Gepubliceerd op 14-03-2019

Rósa pomífera HERRM

betekenis & definitie

Europa, W.-Azië; 2-2,5 m.

Synoniem: R.villósa L..

Dit is wel een van de meest algemene soorten; het is een hoge struik met recht omhoog groeiende takken, duidelijk kenbaar aan de grijsbehaarde bladeren en aan de grote, dieprose bloemen, die zeer mooi tegen de bladeren afsteken, terwijl in de nazomer de grote, scharlakenrode bottels met lange kelkslippen eveneens een sieraad van de struik uitmaken. Deze goed winterharde soort plante men op ruime afstand in groepen of als alleenstaande struik.

Twijgen met rechte stekels bezet; bladeren meestal 7-, ook 5-, zelden 9-tallig met sikkelvormig geoorde steunblaadjes; blaadjes 2,5-5 cm lang, ovaal tot lang-ovaal, met afgeronde bladvoet en puntig of stomppuntig toelopende top, rand dubbel klierachtig gezaagd met evenwijdig lopende zaagtanden, bovenzijde grijs-groen, behaard, onderzijde zacht viltig en dicht met klieren bezet.

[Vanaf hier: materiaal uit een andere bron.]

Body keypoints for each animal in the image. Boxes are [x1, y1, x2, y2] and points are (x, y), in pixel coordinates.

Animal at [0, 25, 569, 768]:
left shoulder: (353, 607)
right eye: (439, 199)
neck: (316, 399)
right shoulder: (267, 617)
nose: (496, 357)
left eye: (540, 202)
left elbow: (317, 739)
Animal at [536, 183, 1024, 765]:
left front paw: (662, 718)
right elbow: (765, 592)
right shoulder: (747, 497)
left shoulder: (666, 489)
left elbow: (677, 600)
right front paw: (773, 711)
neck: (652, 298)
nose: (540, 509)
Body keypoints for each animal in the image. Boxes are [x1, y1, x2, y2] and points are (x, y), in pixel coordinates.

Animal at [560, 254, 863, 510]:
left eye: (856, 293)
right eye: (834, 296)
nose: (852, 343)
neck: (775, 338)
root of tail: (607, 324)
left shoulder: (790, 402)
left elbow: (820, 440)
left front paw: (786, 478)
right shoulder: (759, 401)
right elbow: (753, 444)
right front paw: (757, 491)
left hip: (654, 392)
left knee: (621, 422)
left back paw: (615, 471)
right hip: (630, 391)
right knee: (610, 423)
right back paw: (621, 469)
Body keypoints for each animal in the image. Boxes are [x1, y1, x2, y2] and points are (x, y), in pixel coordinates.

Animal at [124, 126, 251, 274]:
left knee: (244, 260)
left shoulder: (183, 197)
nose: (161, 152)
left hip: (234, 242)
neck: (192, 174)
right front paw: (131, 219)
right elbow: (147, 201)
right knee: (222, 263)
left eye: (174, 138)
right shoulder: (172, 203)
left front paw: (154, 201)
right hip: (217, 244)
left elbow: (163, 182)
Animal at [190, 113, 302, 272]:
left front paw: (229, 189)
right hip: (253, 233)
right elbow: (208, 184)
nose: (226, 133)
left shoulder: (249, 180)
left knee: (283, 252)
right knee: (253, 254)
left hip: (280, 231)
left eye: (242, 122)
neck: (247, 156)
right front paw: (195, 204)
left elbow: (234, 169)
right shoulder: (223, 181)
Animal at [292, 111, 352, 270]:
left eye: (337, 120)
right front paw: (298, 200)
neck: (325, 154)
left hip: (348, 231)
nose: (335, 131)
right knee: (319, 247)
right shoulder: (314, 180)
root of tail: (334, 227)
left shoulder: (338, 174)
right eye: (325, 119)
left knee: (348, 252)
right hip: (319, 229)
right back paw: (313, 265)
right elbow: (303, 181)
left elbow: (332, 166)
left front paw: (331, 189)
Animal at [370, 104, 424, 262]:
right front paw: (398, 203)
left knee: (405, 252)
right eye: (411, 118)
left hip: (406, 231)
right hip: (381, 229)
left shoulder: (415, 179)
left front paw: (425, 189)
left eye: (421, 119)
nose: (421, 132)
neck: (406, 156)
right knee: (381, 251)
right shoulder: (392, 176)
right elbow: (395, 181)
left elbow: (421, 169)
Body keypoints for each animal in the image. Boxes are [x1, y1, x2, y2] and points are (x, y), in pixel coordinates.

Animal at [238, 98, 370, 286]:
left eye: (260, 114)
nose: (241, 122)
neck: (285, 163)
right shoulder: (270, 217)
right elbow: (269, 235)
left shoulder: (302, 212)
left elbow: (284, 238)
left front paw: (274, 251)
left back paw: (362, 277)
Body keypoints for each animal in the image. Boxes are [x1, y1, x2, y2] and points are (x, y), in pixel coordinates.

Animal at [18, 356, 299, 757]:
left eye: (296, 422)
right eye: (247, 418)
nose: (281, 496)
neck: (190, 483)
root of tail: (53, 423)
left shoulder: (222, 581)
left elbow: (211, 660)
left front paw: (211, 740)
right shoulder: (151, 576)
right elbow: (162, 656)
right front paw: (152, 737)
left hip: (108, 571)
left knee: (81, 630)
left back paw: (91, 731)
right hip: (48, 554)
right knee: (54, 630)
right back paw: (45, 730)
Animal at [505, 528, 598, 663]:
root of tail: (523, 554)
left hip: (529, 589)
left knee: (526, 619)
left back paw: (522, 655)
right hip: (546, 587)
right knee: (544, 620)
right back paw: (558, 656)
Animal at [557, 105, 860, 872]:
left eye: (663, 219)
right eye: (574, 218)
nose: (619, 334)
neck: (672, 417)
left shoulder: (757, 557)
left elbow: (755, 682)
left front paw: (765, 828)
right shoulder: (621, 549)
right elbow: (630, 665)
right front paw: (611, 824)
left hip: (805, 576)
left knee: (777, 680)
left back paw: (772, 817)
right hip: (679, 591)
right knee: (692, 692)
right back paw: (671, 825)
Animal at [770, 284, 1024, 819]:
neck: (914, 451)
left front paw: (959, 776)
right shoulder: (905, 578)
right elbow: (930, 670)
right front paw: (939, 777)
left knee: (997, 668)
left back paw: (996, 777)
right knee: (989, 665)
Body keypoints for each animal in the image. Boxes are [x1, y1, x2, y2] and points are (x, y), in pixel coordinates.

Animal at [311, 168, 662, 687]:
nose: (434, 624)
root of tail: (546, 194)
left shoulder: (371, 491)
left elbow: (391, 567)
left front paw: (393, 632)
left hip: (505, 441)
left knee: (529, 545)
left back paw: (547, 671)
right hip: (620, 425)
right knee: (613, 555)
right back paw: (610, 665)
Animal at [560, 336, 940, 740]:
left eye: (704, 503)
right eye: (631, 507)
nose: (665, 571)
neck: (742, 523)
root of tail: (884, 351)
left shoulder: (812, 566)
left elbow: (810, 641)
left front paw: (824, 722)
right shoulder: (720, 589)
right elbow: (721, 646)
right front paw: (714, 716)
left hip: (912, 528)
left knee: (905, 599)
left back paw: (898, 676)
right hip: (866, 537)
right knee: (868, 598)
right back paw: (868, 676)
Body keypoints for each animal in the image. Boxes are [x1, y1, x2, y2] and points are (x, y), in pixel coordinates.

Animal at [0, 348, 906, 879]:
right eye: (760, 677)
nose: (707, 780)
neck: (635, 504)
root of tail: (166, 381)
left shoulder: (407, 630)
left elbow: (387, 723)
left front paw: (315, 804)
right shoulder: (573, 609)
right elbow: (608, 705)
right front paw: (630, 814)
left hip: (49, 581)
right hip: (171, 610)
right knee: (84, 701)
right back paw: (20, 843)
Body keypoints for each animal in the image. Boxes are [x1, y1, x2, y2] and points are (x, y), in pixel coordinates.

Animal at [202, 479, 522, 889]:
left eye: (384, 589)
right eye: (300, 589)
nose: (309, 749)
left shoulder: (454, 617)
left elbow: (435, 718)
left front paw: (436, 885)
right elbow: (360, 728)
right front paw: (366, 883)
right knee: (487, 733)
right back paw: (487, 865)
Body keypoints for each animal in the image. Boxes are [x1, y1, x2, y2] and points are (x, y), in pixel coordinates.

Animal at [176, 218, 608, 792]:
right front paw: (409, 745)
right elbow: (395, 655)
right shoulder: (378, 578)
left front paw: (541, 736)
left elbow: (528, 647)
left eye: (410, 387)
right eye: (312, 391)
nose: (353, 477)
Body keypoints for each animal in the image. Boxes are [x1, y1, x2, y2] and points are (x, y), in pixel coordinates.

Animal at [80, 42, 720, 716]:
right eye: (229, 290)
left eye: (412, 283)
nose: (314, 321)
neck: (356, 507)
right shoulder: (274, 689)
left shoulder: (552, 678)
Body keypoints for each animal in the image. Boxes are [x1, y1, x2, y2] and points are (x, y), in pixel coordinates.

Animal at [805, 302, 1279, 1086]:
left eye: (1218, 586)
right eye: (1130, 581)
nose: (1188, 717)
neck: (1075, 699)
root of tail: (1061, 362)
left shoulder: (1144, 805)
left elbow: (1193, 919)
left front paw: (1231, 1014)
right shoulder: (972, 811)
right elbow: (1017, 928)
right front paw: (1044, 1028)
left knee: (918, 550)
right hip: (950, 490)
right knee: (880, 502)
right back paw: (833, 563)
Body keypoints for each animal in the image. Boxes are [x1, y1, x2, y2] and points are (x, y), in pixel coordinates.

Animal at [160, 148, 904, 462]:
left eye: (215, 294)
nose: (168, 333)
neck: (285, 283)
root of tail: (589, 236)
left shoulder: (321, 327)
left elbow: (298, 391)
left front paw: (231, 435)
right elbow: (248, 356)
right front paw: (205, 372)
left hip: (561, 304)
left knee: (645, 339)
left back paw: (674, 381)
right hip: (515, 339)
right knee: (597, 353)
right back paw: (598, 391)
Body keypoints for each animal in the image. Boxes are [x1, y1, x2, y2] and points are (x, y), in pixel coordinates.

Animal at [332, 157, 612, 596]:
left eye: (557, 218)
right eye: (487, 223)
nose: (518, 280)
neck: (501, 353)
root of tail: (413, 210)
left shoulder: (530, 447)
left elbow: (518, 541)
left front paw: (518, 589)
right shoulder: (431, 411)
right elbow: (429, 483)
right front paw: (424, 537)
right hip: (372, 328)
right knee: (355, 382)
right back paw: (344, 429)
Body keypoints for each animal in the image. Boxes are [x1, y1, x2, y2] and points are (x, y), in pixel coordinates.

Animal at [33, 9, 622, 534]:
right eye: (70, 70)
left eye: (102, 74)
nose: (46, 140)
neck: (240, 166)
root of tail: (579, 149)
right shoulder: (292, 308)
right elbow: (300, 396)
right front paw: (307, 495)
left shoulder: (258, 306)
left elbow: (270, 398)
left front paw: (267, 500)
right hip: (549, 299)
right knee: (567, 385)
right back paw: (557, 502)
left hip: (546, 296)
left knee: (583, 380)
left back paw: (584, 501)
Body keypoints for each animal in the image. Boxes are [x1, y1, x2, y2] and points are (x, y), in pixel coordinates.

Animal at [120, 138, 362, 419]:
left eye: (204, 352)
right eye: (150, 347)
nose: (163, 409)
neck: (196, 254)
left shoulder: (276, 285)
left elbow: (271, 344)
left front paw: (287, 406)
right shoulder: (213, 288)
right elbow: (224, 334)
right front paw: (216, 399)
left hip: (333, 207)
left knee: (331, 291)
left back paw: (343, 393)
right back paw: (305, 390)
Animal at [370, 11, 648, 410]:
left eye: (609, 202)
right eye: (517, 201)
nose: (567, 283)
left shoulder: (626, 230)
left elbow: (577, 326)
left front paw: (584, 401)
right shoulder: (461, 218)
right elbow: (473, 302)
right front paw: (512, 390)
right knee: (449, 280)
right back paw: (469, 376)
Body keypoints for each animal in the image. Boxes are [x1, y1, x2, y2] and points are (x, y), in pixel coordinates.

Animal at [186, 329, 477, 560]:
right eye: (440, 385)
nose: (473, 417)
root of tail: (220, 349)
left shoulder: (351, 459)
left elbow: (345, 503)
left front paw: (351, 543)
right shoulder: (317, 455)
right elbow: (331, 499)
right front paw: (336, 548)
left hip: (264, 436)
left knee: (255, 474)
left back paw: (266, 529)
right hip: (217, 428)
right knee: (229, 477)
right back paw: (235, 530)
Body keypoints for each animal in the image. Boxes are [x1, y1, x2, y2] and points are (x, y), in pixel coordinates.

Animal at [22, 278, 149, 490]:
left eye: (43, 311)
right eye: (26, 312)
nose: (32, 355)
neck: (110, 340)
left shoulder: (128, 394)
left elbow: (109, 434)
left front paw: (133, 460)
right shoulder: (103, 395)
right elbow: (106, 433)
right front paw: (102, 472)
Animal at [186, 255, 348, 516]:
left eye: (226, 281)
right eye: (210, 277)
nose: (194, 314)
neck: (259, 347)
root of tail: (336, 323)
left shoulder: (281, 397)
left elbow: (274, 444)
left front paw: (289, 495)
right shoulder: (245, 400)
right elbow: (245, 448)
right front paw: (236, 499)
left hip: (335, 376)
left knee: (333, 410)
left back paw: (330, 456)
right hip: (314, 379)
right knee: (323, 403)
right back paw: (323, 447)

Bloeit Juni-Juli met dieprose bloemen, alleenstaande of tot 3 bijeen, aan dicht met naaldvormige stekels en gesteelde klieren bezette bloemstelen; bloemen 3-5 cm in diameter, met bijna vlakke kroonbladen en dicht opeengedrongen stijlen; kelkslippen zeer lang en smal, na het afbloeien aan de bottel blijvend en opstaand; bottel tot 3 cm lang, scharlakenrood, min of meer borstelig.

R.p. var. dúplex REHD. heeft half gevulde rose bloemen.